A 2012 study published in the Journal of Pediatrics reported California’s worst whooping-cough outbreak in memory, with more than 9,000 people reporting cases in 2010 in the state alone. This is thought to be spurred by a lessening of the effectiveness of old vaccines, according to Time magazine.
California was hit with the malady again in 2014. According to the California Department of Public Health, the outbreak hit “epidemic proportions” when 3,458 new cases were reported between January 1 and June 10—well ahead of the numbers during the same period of the 2010 outbreak.
Shockingly, bubonic plague made a comeback around the world as well with cases being reported in Africa, Asia and South America. Health magazine reported that “there have been 16 reported cases of plague, with four deaths, in the United States this past year. Most recently, a 16-year-old girl from Oregon was sickened and hospitalized after apparently being bitten by a flea on a hunting trip.”
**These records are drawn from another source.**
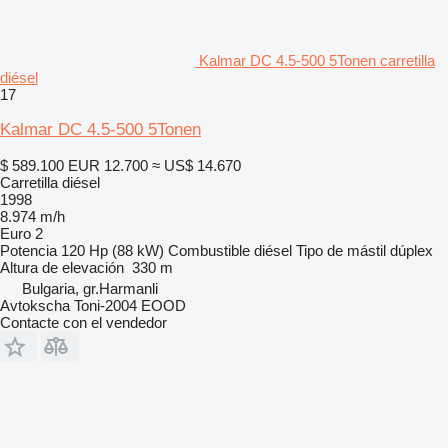
Kalmar DC 4.5-500 5Tonen carretilla
diésel
17
Kalmar DC 4.5-500 5Tonen
$ 589.100
EUR 12.700
≈ US$ 14.670
Carretilla diésel
1998
8.974 m/h
Euro 2
Potencia
120 Hp (88 kW)
Combustible
diésel
Tipo de mástil
dúplex
Altura de elevación
330 m
Bulgaria, gr.Harmanli
Avtokscha Toni-2004 EOOD
Contacte con el vendedor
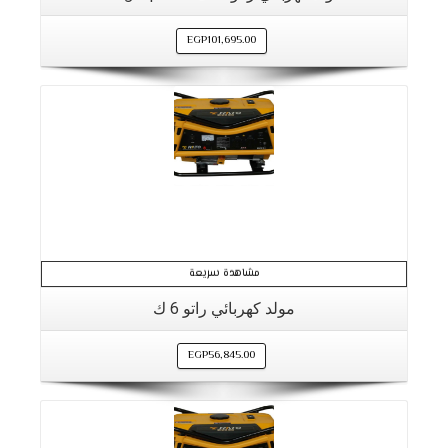
EGP
101,695.00
مشاهدة سريعة
مولد كهربائي راتو 6 ك
EGP
56,845.00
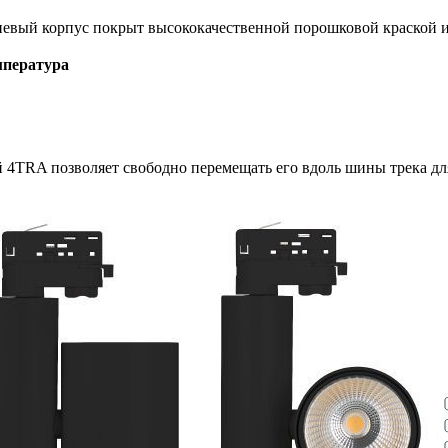
евый корпус покрыт высококачественной порошковой краской и
мпература
й 4TRA позволяет свободно перемещать его вдоль шины трека д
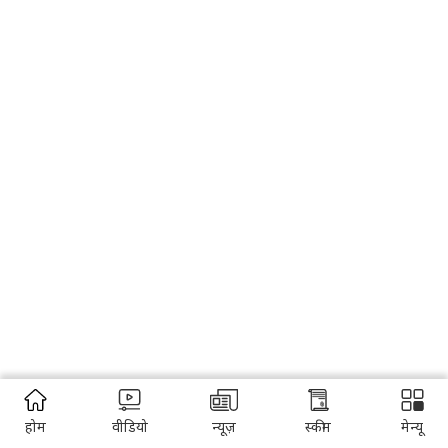
होम
वीडियो
न्यूज़
स्कीम
मेन्यू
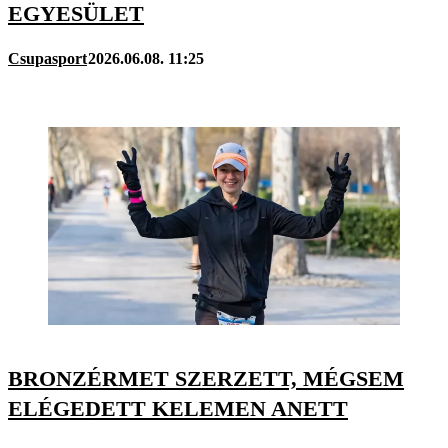
EGYESÜLET
Csupasport
2026.06.08. 11:25
BRONZÉRMET SZERZETT, MÉGSEM
ELÉGEDETT KELEMEN ANETT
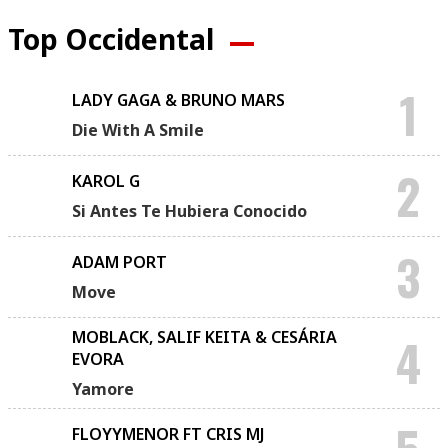
Top Occidental
1
LADY GAGA & BRUNO MARS
Die With A Smile
2
KAROL G
Si Antes Te Hubiera Conocido
3
ADAM PORT
Move
MOBLACK, SALIF KEITA & CESÁRIA
4
EVORA
Yamore
FLOYYMENOR FT CRIS MJ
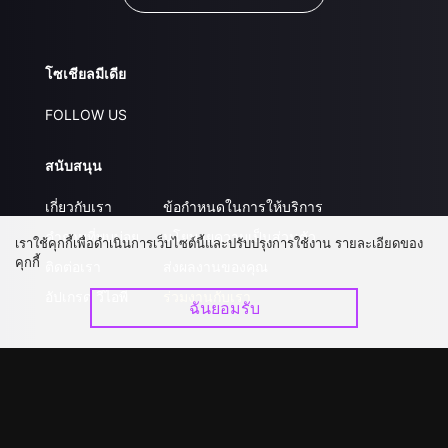
โซเชียลมีเดีย
FOLLOW US
สนับสนุน
เกี่ยวกับเรา
ข้อกำหนดในการให้บริการ
คำถามที่พบบ่อย
นโยบายความเป็นส่วนตัว
เราใช้คุกกี้เพื่อดำเนินการเว็บไซต์นี้และปรับปรุงการใช้งาน รายละเอียดของ
คุกกี้
ติดต่อเรา
ส่งผลงานของคุณ
อัปเกรด วีไอพี
ร่วมงานกับเรา
ฉันยอมรับ
ดาวน์โหลดแอป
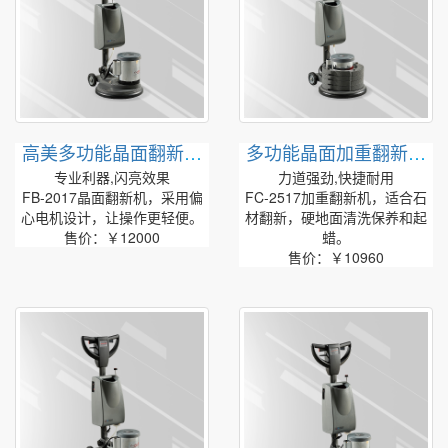
高美多功能晶面翻新机
多功能晶面加重翻新机
FB-2017
FC-2517
专业利器,闪亮效果
力道强劲,快捷耐用
FB-2017晶面翻新机，采用偏
FC-2517加重翻新机，适合石
心电机设计，让操作更轻便。
材翻新，硬地面清洗保养和起
售价：￥12000
蜡。
售价：￥10960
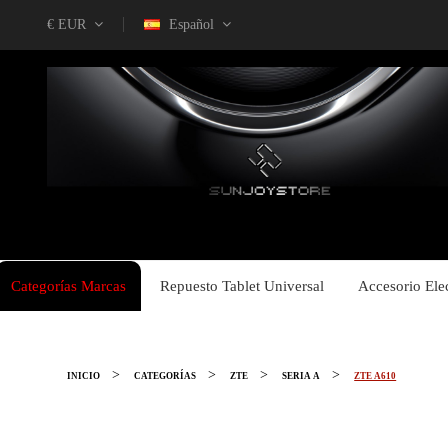
€ EUR
Español
Categorías Marcas
Repuesto Tablet Universal
Accesorio Ele
INICIO
CATEGORÍAS
ZTE
SERIA A
ZTE A610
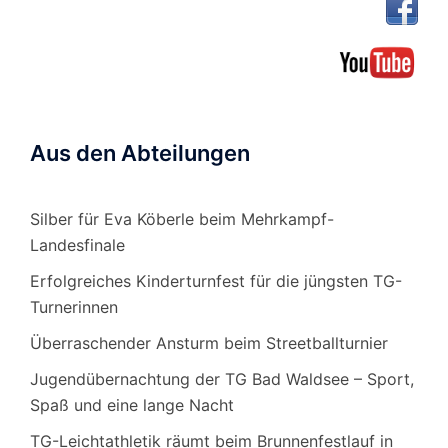
Aus den Abteilungen
Silber für Eva Köberle beim Mehrkampf-
Landesfinale
Erfolgreiches Kinderturnfest für die jüngsten TG-
Turnerinnen
Überraschender Ansturm beim Streetballturnier
Jugendübernachtung der TG Bad Waldsee – Sport,
Spaß und eine lange Nacht
TG-Leichtathletik räumt beim Brunnenfestlauf in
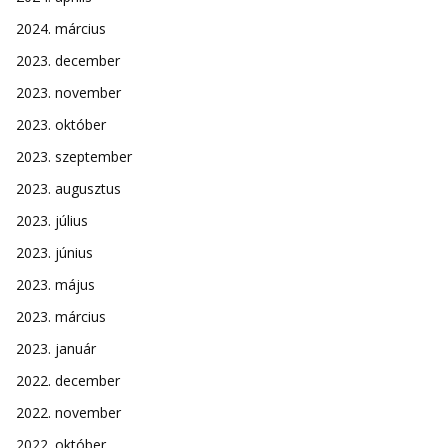
2024. március
2023. december
2023. november
2023. október
2023. szeptember
2023. augusztus
2023. július
2023. június
2023. május
2023. március
2023. január
2022. december
2022. november
2022. október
During the 1800s, tuberculosis killed one out of every seven Americans and Europeans that were infected by it! According to Health, “It was believed that tuberculosis could be eliminated from the world by 2025, according to the National Institute of Allergy and Infectious Diseases. But it persists, killing between 2 and 3 million people globally each year. Though most Americans don’t consider TB a threat, it’s showing signs of a resurgence: there were 9,421 reported US cases of TB in 2014, according to the CDC, and 555 deaths in 2013 (the last year for which data are available).”
Although man’s knowledge of science and medicine hurtles forward at an unprecedented pace, we are a long way from solving some of the oldest diseases known to man.